Implementation method
Use Resilience4j or Sentinel to achieve fuse and current limit:
@Service
public class ProductCatalogService {
@Autowired
private RedisTemplate<String, List<Product>> redisTemplate;
@Autowired
private ProductCatalogRepository repository;
// Create a fuse private final CircuitBreaker circuitBreaker = ("redisCatalogCache");
// Create a current limiter private final RateLimiter rateLimiter = ("catalogService", ()
.limitRefreshPeriod((1))
.limitForPeriod(1000) // 1000 requests per second .timeoutDuration((25))
.build());
public List<Product> getProductsByCategory(String category, int page, int size) {
// Application current limit ();
String cacheKey = "products:category:" + category + ":" + page + ":" + size;
// Use fuse to wrap Redis calls Supplier<List<Product>> redisCall = (
circuitBreaker,
() -> ().get(cacheKey)
);
try {
// Try to get data from Redis List<Product> products = ();
if (products != null) {
return products;
}
} catch (Exception e) {
// The fuse will handle exceptions, just logs are needed here ("Failed to get products from cache, fallback to database", e);
}
// Fuse or cache miss, load from database List<Product> products = (category, (page, size));
// Update cache only when the fuse is closed if (() == ) {
try {
().set(cacheKey, products, 1, );
} catch (Exception e) {
("Failed to update product cache", e);
}
}
return products;
}
// Provide fuse status monitoring endpoints public CircuitBreakerStatus getCircuitBreakerStatus() {
return new CircuitBreakerStatus(
().toString(),
().getFailureRate(),
().getNumberOfBufferedCalls(),
().getNumberOfFailedCalls()
);
}
// Value object: fuse status @Data
@AllArgsConstructor
public static class CircuitBreakerStatus {
private String state;
private float failureRate;
private int totalCalls;
private int failedCalls;
}
}
Pros and cons analysis
advantage
- Ability to automatically detect and react to Redis exceptions
- Prevent the cascade of fault propagation and avoid the avalanche effect
- With self-restoration ability, it can automatically switch back after Redis recovery
- Protect the backend system through current limiting to avoid overload during downgrade
shortcoming
- The implementation is relatively complex and requires the introduction of additional fuse and current limiting libraries.
- It is difficult to tune the fuse parameters
- Additional delays may be introduced
- More monitoring and management are needed
Applicable scenarios
- High concurrency system, heavy dependence on Redis
- Microservice architecture, need to prevent failure propagation
- Have a clear service level agreement (SLA) that is sensitive to response time
- The system has good monitoring capabilities and can observe the fuse status
Summarize
By rationally implementing the Redis cache downgrade strategy, the system can maintain basic functions even in the event of a cache layer failure and provide users with continuously available services.
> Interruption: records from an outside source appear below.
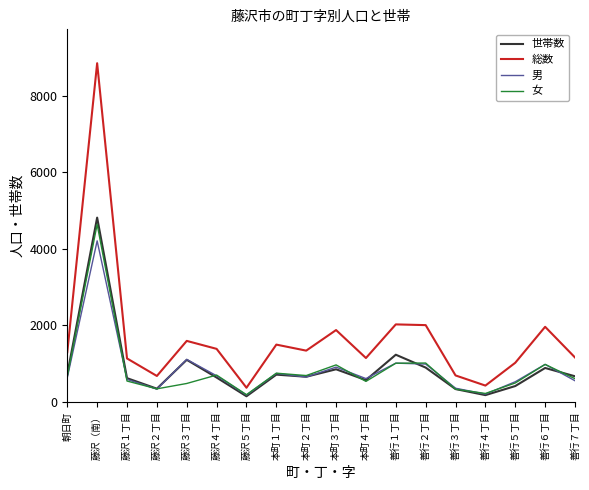

Which series has the widest spread of values?

総数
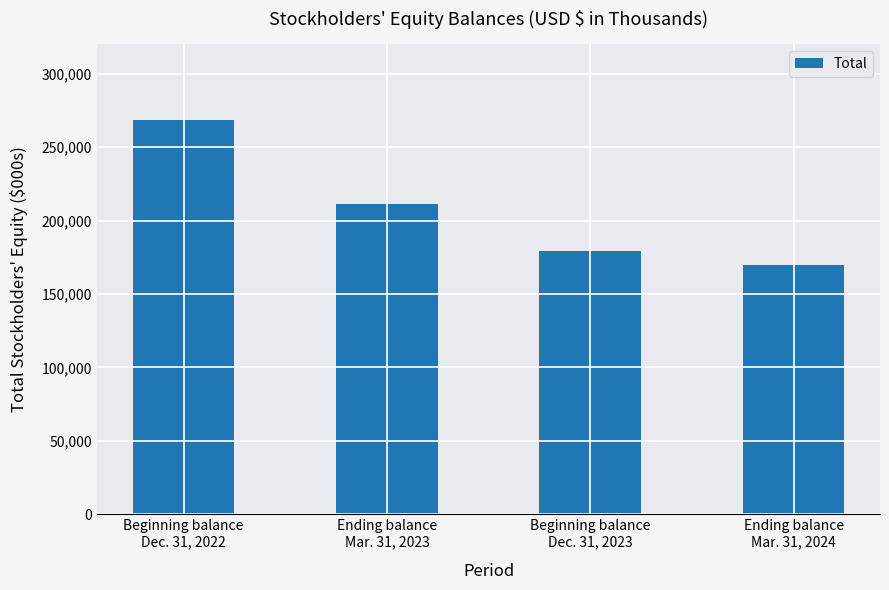

The value at Beginning balance
Dec. 31, 2022 is 268406. True or false?

True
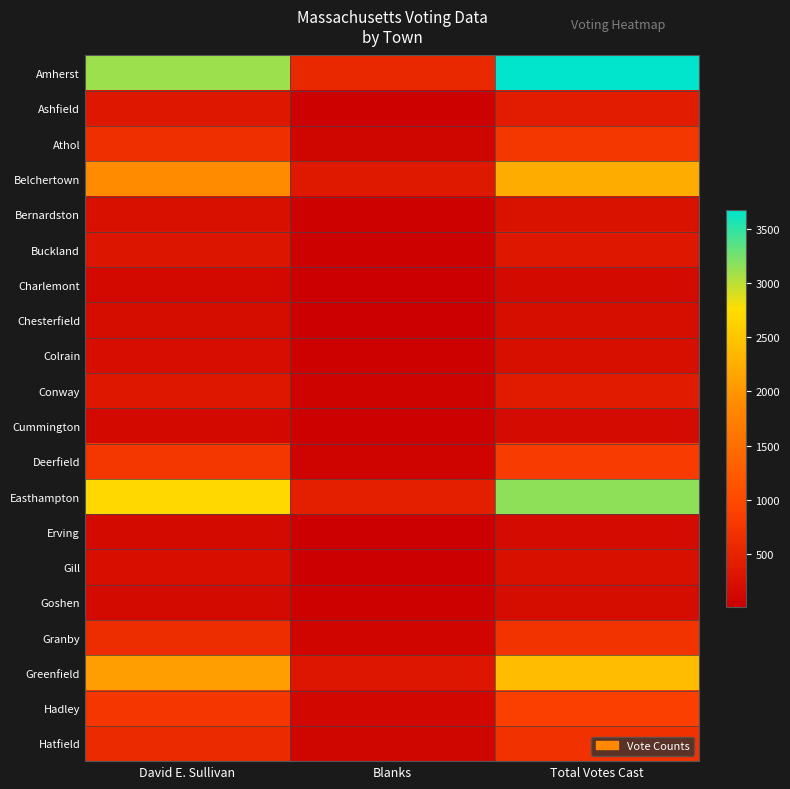

What is the spread (max minus min) of values at Total Votes Cast?

3518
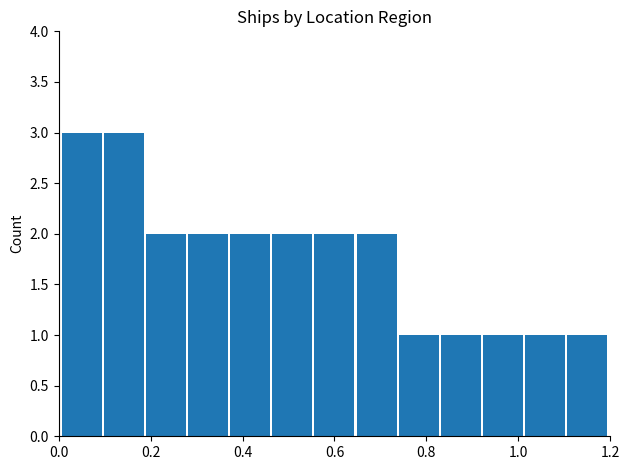

What is the greatest value displayed?

3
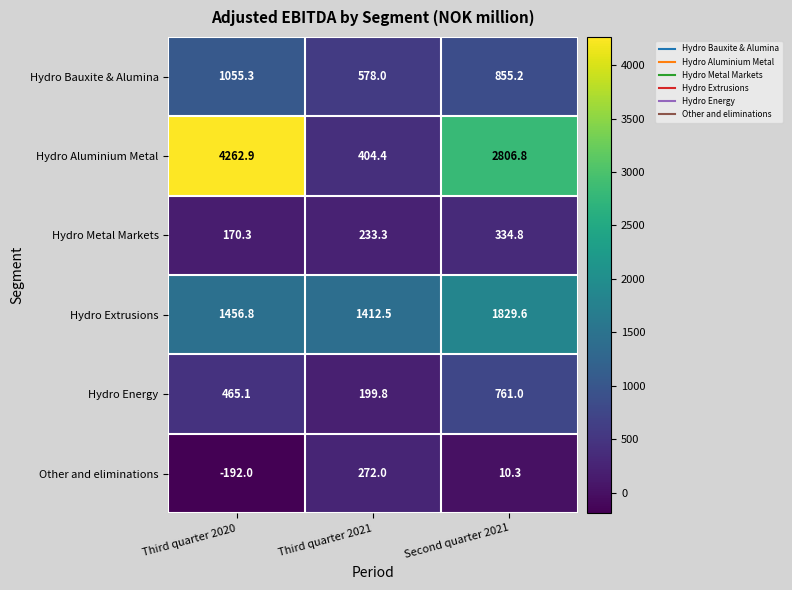

Rank the series at Second quarter 2021 from highest to lowest value.

Hydro Aluminium Metal, Hydro Extrusions, Hydro Bauxite & Alumina, Hydro Energy, Hydro Metal Markets, Other and eliminations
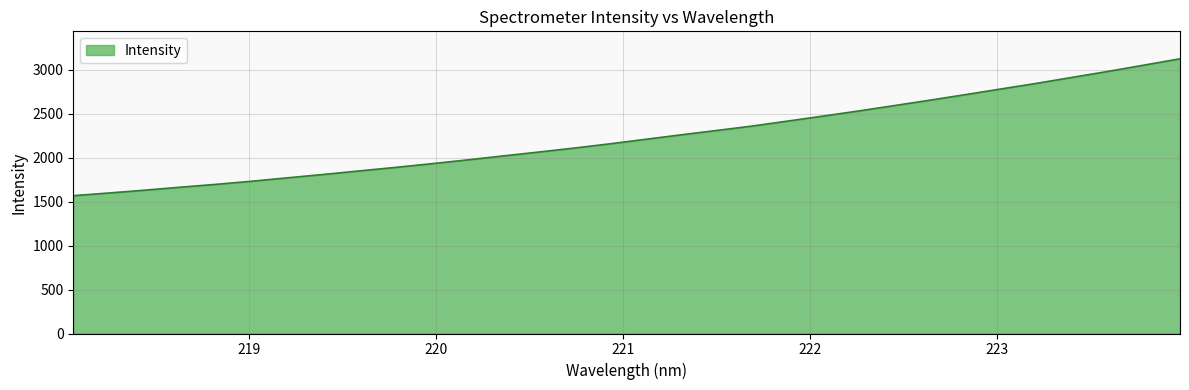

What is the difference between the maximum and minimum values?

1557.8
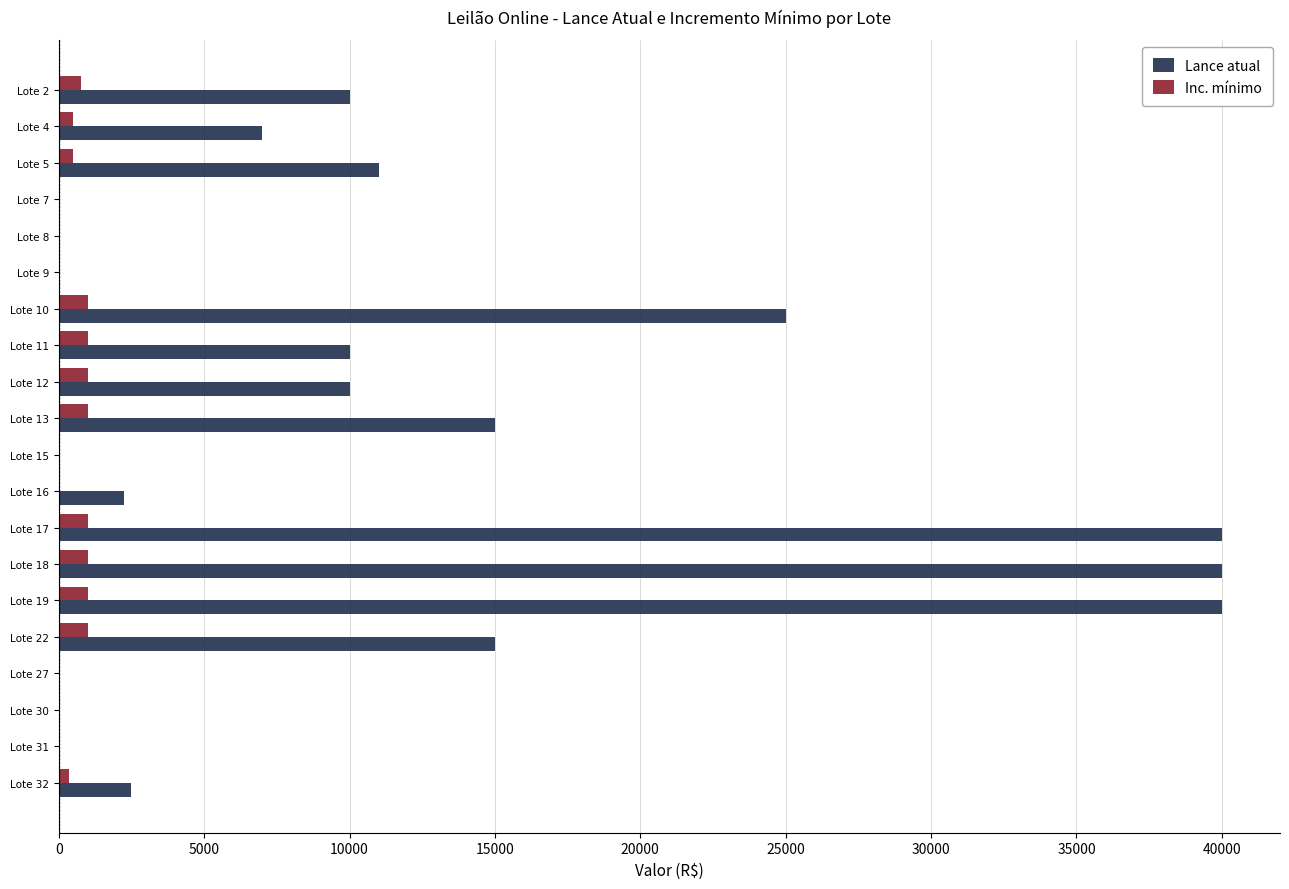

The value of Lance atual at Lote 10 is 25000.0. True or false?

True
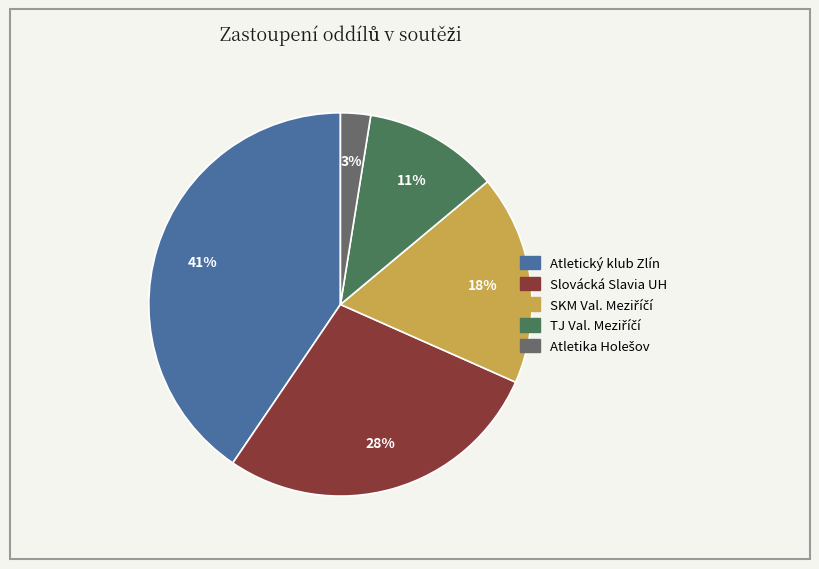

Is there a majority slice in this chart?

No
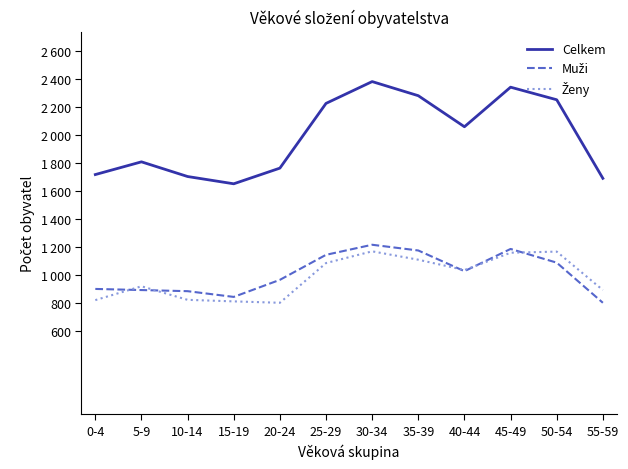

Is this an area chart (filled region under the line)?

No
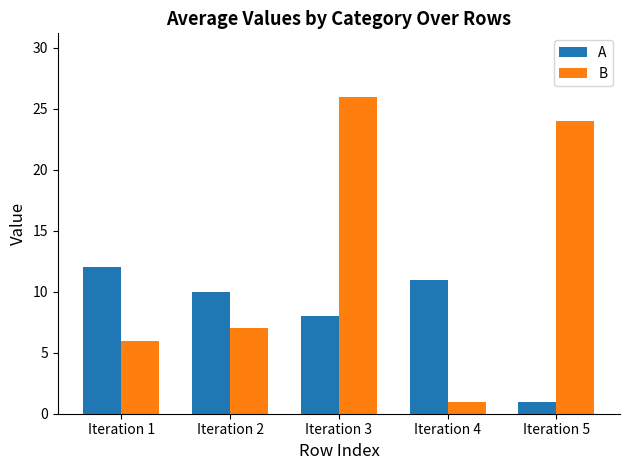

True or false: A has a value of 10 at Iteration 2.

True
This not only improves the reliability of the system, but also provides strong guarantees for business continuity.
This is the end of this article about the four strategies for Redis cache downgrade. For more related content on Redis cache downgrade, please search for my previous articles or continue browsing the related articles below. I hope everyone will support me in the future!